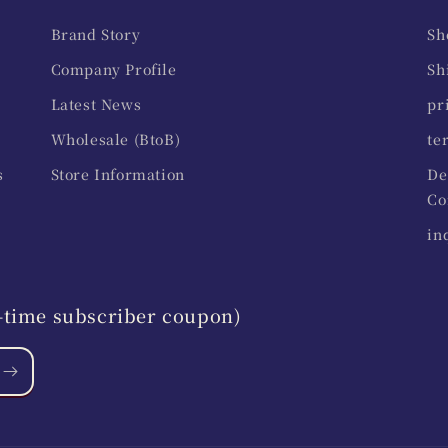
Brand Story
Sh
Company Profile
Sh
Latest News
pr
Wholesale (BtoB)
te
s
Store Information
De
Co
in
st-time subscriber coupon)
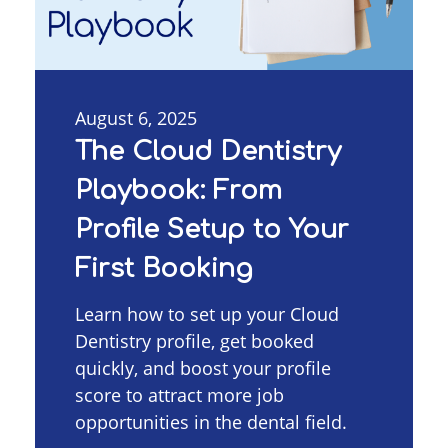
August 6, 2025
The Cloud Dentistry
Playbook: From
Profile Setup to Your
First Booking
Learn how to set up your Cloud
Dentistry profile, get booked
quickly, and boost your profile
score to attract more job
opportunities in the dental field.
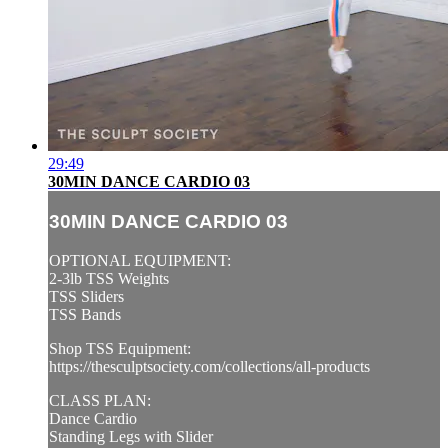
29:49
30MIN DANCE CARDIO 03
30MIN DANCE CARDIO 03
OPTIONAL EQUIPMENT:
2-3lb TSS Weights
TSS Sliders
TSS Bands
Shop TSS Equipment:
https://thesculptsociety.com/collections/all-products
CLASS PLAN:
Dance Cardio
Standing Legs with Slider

════════

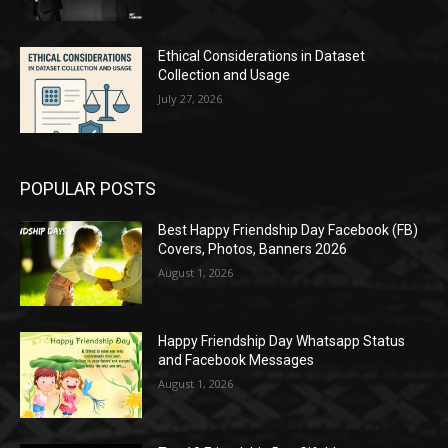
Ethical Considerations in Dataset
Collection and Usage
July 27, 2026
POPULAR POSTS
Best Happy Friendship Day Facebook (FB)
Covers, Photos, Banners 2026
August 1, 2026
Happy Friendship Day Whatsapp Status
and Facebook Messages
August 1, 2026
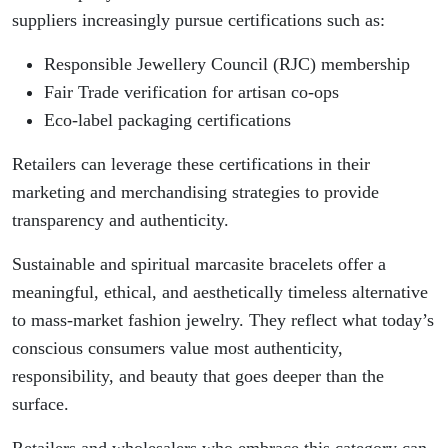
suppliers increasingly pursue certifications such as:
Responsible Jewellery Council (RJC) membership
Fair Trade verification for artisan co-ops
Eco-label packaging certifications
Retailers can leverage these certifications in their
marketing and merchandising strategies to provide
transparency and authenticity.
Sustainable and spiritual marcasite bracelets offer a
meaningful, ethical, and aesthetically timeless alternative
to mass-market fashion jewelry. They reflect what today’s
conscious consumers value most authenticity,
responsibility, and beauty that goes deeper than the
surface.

════════

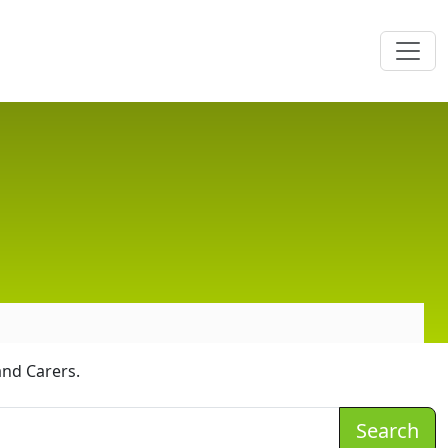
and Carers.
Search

════════

PROBLEM TO WORK ON: For this exercise, set down the lines in the entries above from the one with "Brand Story" through the one with "Standing Legs with Slider" exactly as written, without any pictures.

YOUR SOLUTION:
Brand Story
Sh
Company Profile
Sh
Latest News
pr
Wholesale (BtoB)
te
s
Store Information
De
Co
in
st-time subscriber coupon)
August 6, 2025
The Cloud Dentistry
Playbook: From
Profile Setup to Your
First Booking
Learn how to set up your Cloud
Dentistry profile, get booked
quickly, and boost your profile
score to attract more job
opportunities in the dental field.
29:49
30MIN DANCE CARDIO 03
30MIN DANCE CARDIO 03
OPTIONAL EQUIPMENT:
2-3lb TSS Weights
TSS Sliders
TSS Bands
Shop TSS Equipment:
https://thesculptsociety.com/collections/all-products
CLASS PLAN:
Dance Cardio
Standing Legs with Slider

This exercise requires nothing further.